* **EXTRACT TO READ**

►

Chronic Pulmonary Aspergillosis: Notes for a Clinician in a Resource-Limited Setting Where There Is No Mycologist

J. Fungi 2020, 6(2), 75; https://doi.org/10.3390/jof6020075
by Felix Bongomin 1,*, Lucy Grace Asio 1, Joseph Baruch Baluku 2, Richard Kwizera 3 and David W. Denning 4,5
Reviewer 1: Anonymous
Reviewer 2: Anonymous
J. Fungi 2020, 6(2), 75; https://doi.org/10.3390/jof6020075
Submission received: 30 April 2020 / Revised: 29 May 2020 / Accepted: 31 May 2020 / Published: 2 June 2020
(This article belongs to the Special Issue Chronic Pulmonary Aspergillosis)

Round 1

Reviewer 1 Report

The manuscript reviews the diagnosis and management of Chronic Pulmonary aspergillosis and attempts to apply these to resource limited settings. It is generally well written easy to follow.

I think the manuscript would benefit from including a minimum requirement testing/management strategy, for application to resource limited settings. Figure 2 is included but is quite generic and includes things like PCR, which probably have a restricted role when resources are limited. While the manuscript also lists many tests and strategies it needs to relate these more to resource limited settings.

I have the following specific comments for the attention of the authors:

  1. Abstract: The preferred use of voriconazole over itraconazole due to heart failure seems a little counter intuitive given the association between voriconazole and prolongation of the QT interval.
  2. Abstract Lines 28-29: As written it states that you are treating TB with azoles! Please revise the sentence
  3. Introduction, Line 46: Please add that these syndromes can be quite fluid if the individuals immune status changes and also state that while the immune status dictates what form of Aspergillosis the patient is at risk from, it also dictates whether or not they are likely to get Aspergillosis at all.
  4. Definition, Line 89; Please insert “inevitable prior to “repeated exposure”
  5. Epidemiology Line 108: States Table 2, should be table 1? Also Please provide some data for countries where the incidence of TB is less, to support your statement in line 102.
  6. Underlying conditions Line 121: The underlying conditions do not “cause” CPA, the causative agent is Aspergillus, these are clinical risk factors. Please amend.
  7. Line 133: Please spell out C.R.I.M in the heading
  8. Table 3: Due to a formatting issue with the PDF I am unable to read all of table 3.
  9. Figure 2: Please confirm this is directed as resource limited settings, if so amend the heading to reflect this.
  10. Radiology: Move last paragraph (lines 44-47) to the first paragraph, as it describes the preferred the radiological investigation. Line 42: lung cancer is one amongst several differential diagnoses indicated by a nodule.
  11. As with the section on management of CPA the manuscript needs a section describing the clinical presentation of each of the CPA manifestations (Aspergilloma, CCPA, CFPA, nodule, SAIA). Maybe the radiological section could be amended to provide this?

◄

* **PROMPT**
According to the review report on chronic pulmonary aspergillosis, on what date was the article accepted?

* **SOURCE MATERIAL**
►

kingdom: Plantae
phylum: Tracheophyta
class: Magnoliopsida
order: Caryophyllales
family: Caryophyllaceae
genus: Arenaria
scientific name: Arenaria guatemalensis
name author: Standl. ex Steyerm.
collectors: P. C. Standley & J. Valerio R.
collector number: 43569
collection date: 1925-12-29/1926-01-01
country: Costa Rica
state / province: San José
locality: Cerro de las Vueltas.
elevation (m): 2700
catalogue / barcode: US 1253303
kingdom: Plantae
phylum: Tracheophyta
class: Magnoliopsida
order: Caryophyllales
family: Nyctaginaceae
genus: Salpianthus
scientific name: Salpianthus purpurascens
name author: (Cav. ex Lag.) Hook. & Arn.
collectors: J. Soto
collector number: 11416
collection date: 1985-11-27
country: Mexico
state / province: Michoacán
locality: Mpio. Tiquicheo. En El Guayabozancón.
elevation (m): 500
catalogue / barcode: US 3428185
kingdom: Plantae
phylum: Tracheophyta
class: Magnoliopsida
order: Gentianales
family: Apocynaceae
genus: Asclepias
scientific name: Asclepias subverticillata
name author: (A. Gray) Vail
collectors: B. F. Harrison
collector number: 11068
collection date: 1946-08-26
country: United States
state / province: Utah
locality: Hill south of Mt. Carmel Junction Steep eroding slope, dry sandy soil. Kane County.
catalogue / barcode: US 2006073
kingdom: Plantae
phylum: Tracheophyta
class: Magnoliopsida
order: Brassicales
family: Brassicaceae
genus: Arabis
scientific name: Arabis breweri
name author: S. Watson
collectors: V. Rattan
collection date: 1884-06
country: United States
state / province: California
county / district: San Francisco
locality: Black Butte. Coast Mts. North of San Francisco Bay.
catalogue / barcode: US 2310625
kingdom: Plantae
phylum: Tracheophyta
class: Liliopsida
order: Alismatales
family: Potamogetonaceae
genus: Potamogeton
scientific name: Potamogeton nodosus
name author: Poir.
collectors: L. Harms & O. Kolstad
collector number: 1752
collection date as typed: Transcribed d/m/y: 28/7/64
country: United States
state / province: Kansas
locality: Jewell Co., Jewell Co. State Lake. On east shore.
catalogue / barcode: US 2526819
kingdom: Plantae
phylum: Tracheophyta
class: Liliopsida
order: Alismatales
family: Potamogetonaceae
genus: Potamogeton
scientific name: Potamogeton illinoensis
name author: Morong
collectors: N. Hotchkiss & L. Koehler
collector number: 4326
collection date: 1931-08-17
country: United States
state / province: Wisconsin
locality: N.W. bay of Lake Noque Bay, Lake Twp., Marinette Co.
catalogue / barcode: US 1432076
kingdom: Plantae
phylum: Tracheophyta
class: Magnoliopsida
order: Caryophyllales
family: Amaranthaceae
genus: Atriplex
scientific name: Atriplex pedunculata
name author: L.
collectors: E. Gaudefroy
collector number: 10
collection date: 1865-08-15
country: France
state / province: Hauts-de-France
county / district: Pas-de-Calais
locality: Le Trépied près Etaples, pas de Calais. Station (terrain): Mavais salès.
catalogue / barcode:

◄

* **SOLVED EXERCISE**
31 May 2020